La documentation nourrit la réflexion de l’auteur dans sa construction du texte. Quand on décide de placer l’intrigue en Afghanistan, on se dit « mais qu’est-ce que je connais de ce pays ? » On commence par des ouvrages généralistes, on découvre des choses que l’on ne soupçonnait pas, on va plus loin, ce qui génère de nouvelles questions, de nouvelles interrogations, de nouvelles envies d’explorer… Du coup, on s’interroge sur la manière d’intégrer telle ou telle situation dans le roman.
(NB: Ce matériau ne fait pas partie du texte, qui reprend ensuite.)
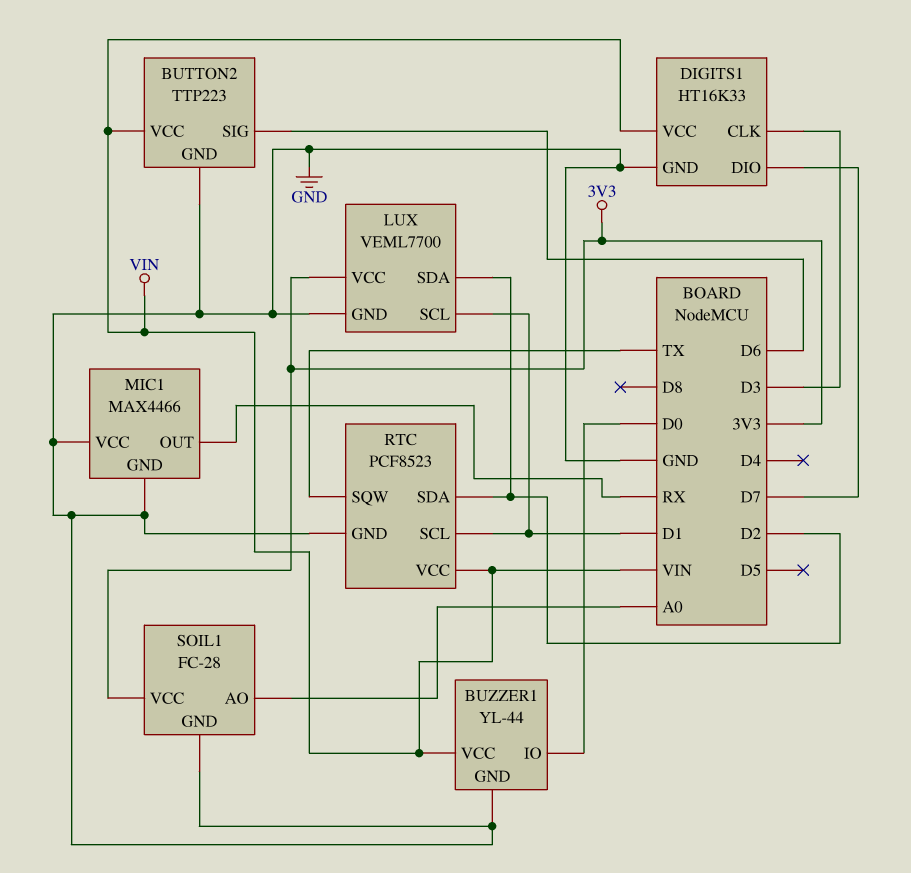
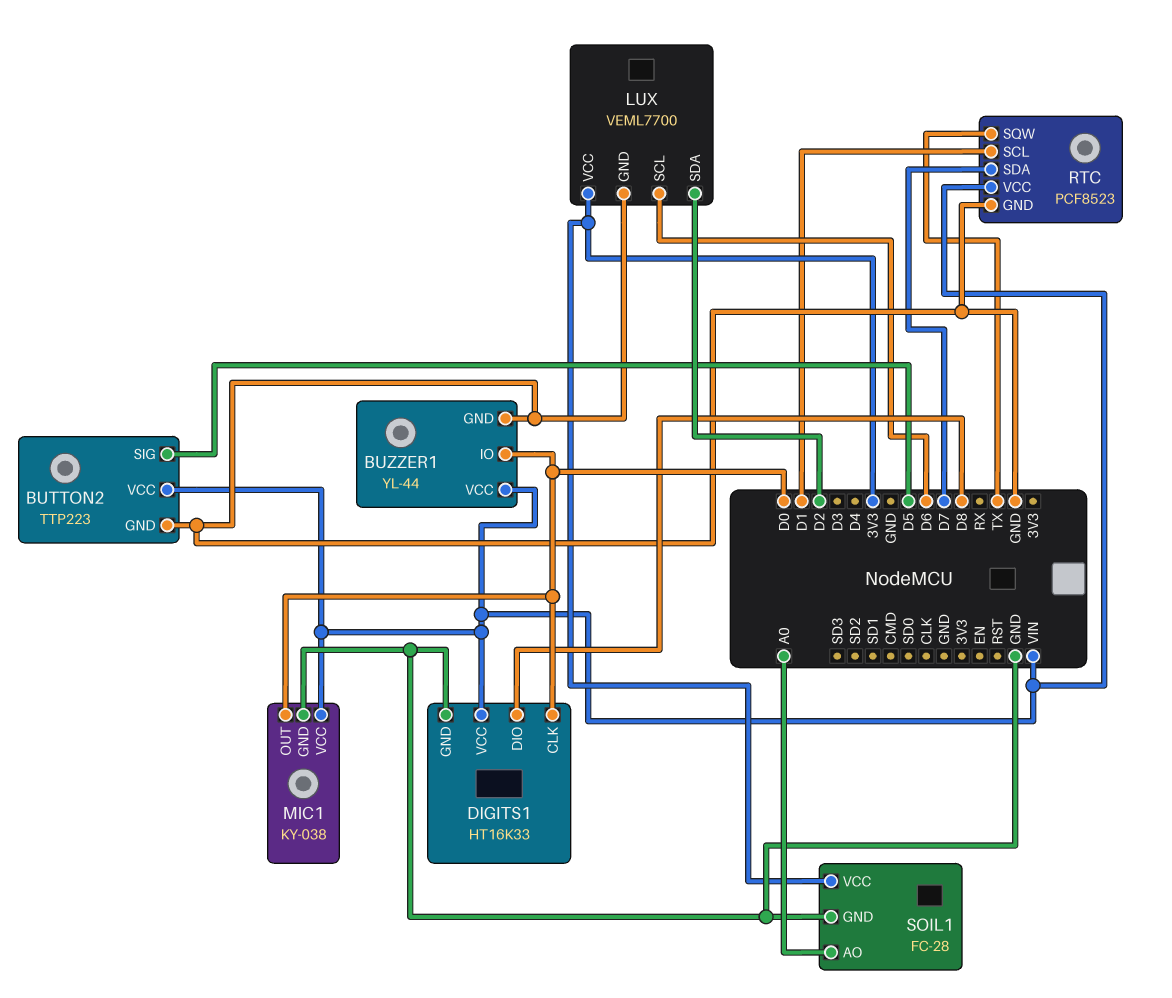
BUTTON2 pin SIG: D6 -> D5
DIGITS1 pin CLK: D3 -> D0
DIGITS1 pin DIO: D7 -> D8
LUX pin SCL: D1 -> D6
MIC1: MAX4466 -> KY-038
MIC1 pin OUT: RX -> D0
MIC1 pin VCC: GND -> VIN
RTC pin SDA: D2 -> D7

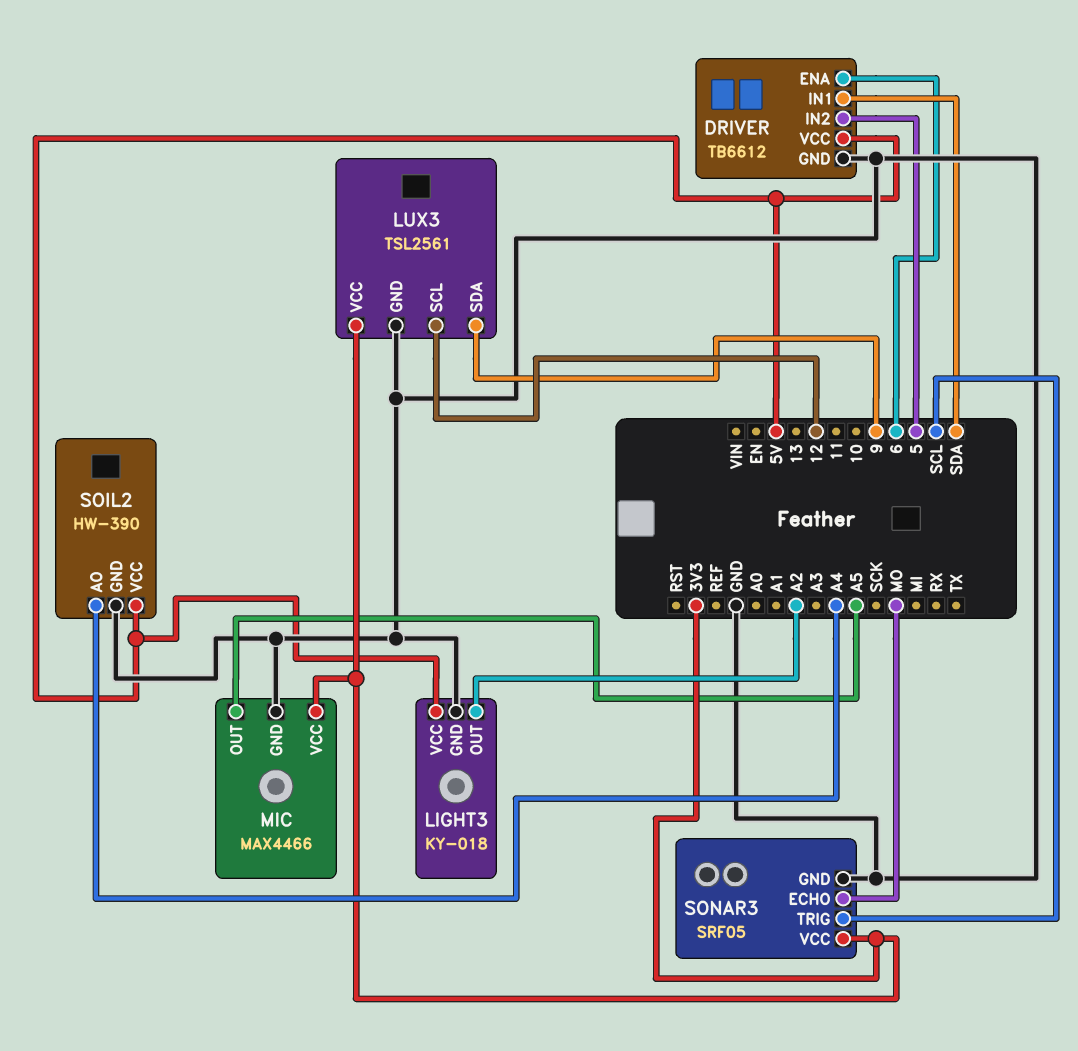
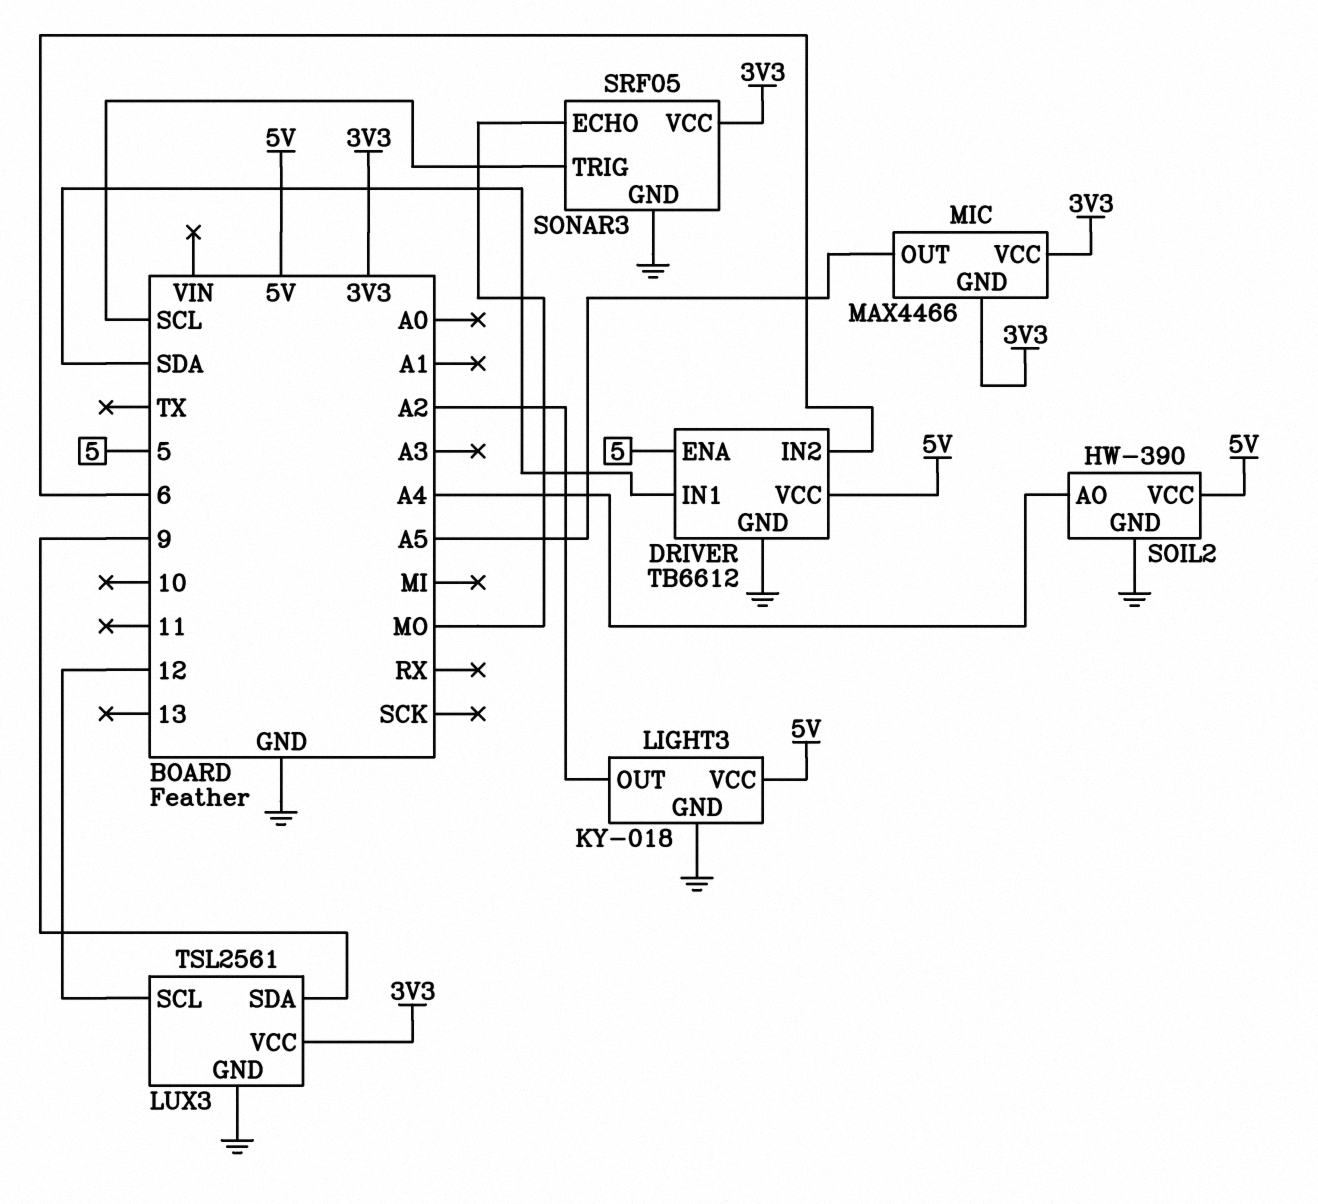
DRIVER pin ENA: 6 -> 5
DRIVER pin IN2: 5 -> 6
MIC pin GND: GND -> 3V3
Mais c’est vrai qu’il faut savoir faire le tri entre ce qu’on garde ou pas, c’est indispensable pour muscler l’intrigue.
Muscler l’intrigue, et aussi trouver une langue…
Il y a un exercice de langue pour aller au-delà du simple fait : quelle langue utiliser pour représenter des réalités qui ne sont pas simples ? On m’a reproché l’usage d’acronymes. Mais si j’étais allé jusqu’au bout de ce que j’ai appris, il y en aurait à toutes les lignes : l’acronyme, c’est par essence le vocabulaire des militaires, de l’espionnage. Avec eux, tout est acronyme ! En même temps l’acronyme est une langue en soi, une façon de mettre la réalité à distance : il plus facile de dire IED, Improvised Explosive Device, que de parler d’une bombe artisanale qui estropie, qui décapite.
Diriez-vous que vos romans sont plutôt longs, ou plutôt amples ?
D’abord, la bonne longueur, c’est la longueur qui convient au lecteur ! Mais j’ai eu l’impression qu’il fallait que je prenne mon temps pour poser certains aspects du livre, comme l’Afghanistan. Même si l’on se concentre sur quelques aspects seulement, cela réclame un peu de place, sous peine de devenir indigeste. Ensuite, je travaille par couches successives — la problématique de la guerre, le trafic d’héroïne…—, chacune traitée à travers le regard du protagoniste le plus directement concerné, ce qui entraîne une multiplicité des points de vue. Chaque situation vécue devient un fragment du tableau général. J’ai privilégié cette méthode, mais ça prend un peu plus de place !
Entretien réalisé avec DOA à l’occasion de la parution de Pukhtu Secundo.